Sciopero/1. Quando divide

Lo sciopero generale attuato dalla Cgil nella giornata di venerdì 12 marzo 2010 segna probabilmente il punto di maggiore sofferenza nella storia dei rapporti tra le tre confederazioni Cgil, Cisl e Uil, un tempo strette in un patto di alleanza che le aveva rese un interlocutore forte e temuto dai governi e dalle controparti ai diversi tavoli negoziali.

Neanche nei momenti di maggiore compattezza, tuttavia, quando i mass media ne parlavano come della “triplice” (o perfino “trimurti”), le tre confederazioni avevano ritenuto opportuno proclamare uno sciopero generale alla vigilia di una importante consultazione elettorale. La ragione era costituita dalla convinzione, allora condivisa, che fosse necessario salvaguardare l’autonomia del sindacato, evitando il rischio di subire accuse, o anche solo sospetti, di far dipendere l’azione sindacale da logiche di tipo politico.

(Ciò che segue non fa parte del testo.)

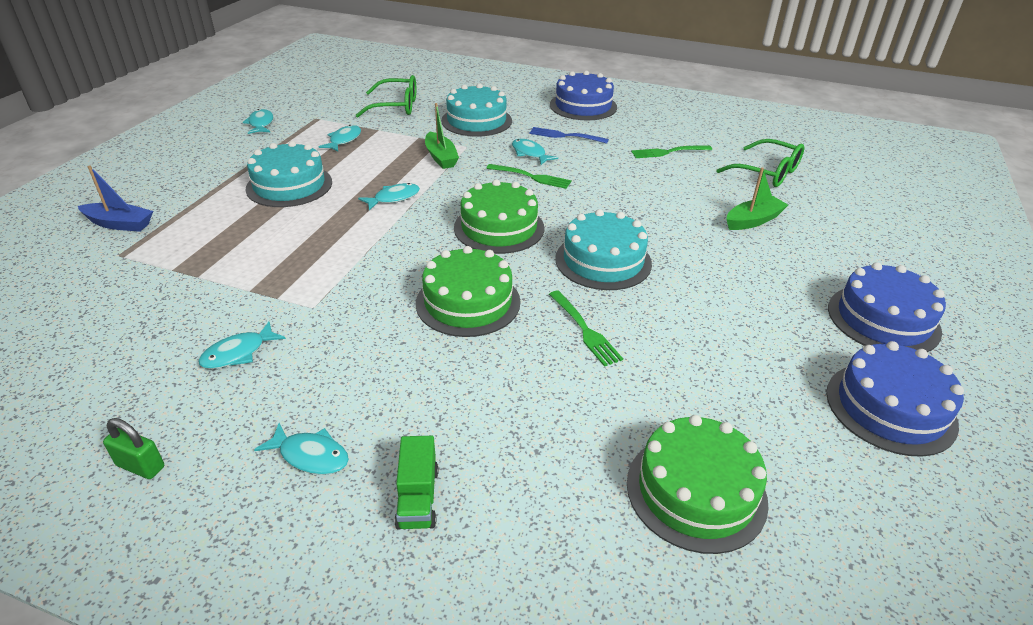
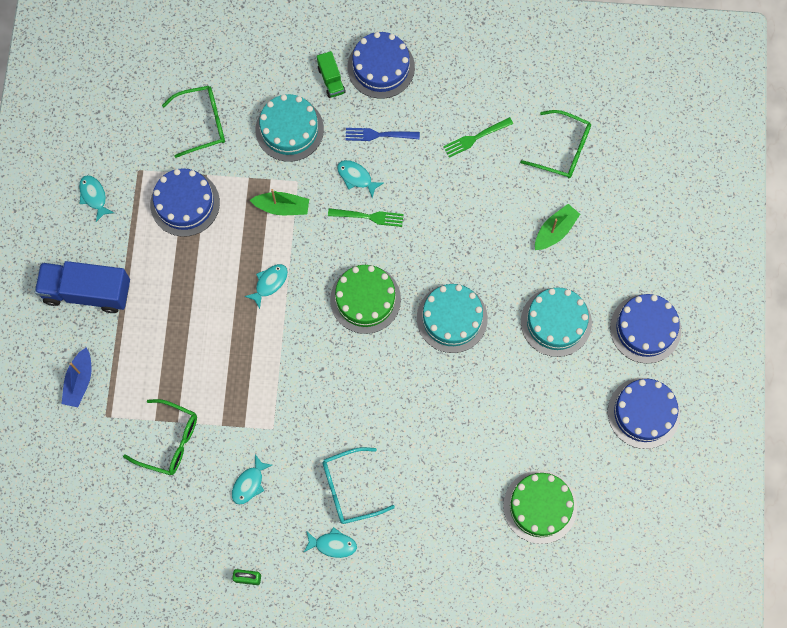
camera: 15 degrees left, 35 degrees up
blue boat [78,166,153,232] -> blue boat turned 105 degrees clockwise [62,348,91,407]
turquoise cake [245,141,332,207] -> turquoise cake moved to [521,287,592,357]
turquoise fish [318,125,361,152] -> blue cake [150,168,220,237]
green truck [395,436,439,530] -> green truck moved to [317,51,346,98]
green cake [416,246,520,337] -> none
green boat [425,103,459,169] -> green boat turned 45 degrees counterclockwise [250,189,309,215]
green fork [549,290,623,367] -> none
none -> blue truck [35,261,130,313]
none -> green glasses [123,399,197,475]
none -> turquoise glasses [322,447,395,524]

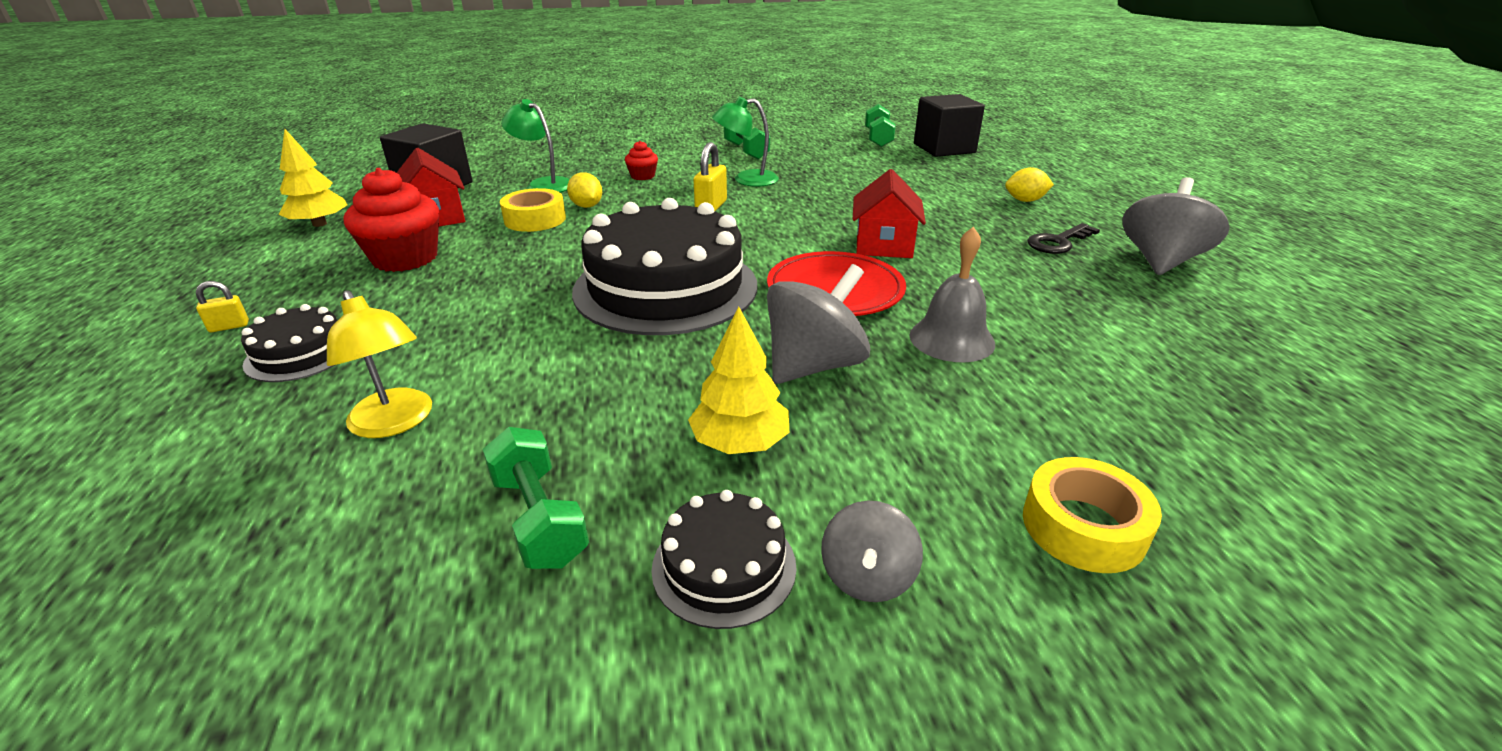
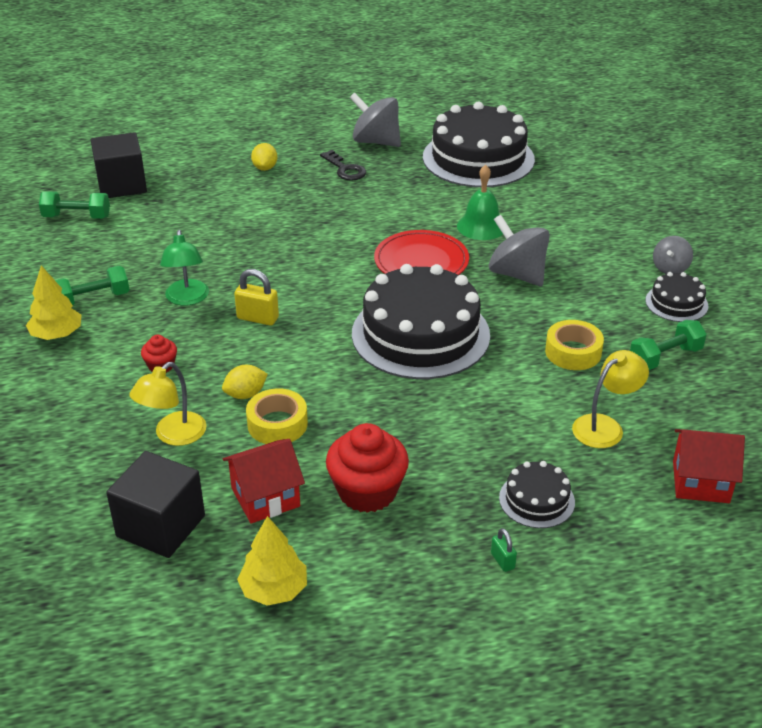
camera: 90 degrees left, 5 degrees up
yellow padlock [196,281,249,332] -> green padlock [491,528,517,572]
green lamp [501,99,569,193] -> yellow lamp [129,362,206,446]
yellow tree [688,306,789,454] -> yellow tree moved to [26,266,81,340]
grey spinning top [821,500,923,602] -> grey spinning top turned 105 degrees clockwise [653,236,693,274]
red house [852,169,926,258] -> red house moved to [673,429,745,503]
grey bell [909,227,995,362] -> green bell [457,165,503,240]
yellow tape [1023,457,1162,573] -> yellow tape moved to [545,320,604,370]
none -> black cake [423,102,535,187]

In questa occasione, invece, la Cgil ha ritenuto di correre il rischio, e di correrlo da sola, spezzando il già esile filo che la legava alle altre due confederazioni. E le conseguenze si sono viste subito. Non solo un esponente della “controparte”, il ministro Sacconi, ha detto che lo sciopero è stato indetto dalla Cgil con l’intenzione di influenzare il voto delle elezioni regionali del 28-29 marzo, ma anche il segretario della Cisl, Raffaele Bonanni, ha parlato esplicitamente di “sciopero politico”, definendo “una vergogna” il fatto che esso sia stato proclamato, per la prima volta, in un periodo di campagna elettorale.

In questo clima si è saputo che le tre confederazioni si apprestano a celebrare unitariamente il 1° maggio a Rosarno, città simbolo dell’impegno civile e sociale. Un’unità solo rituale?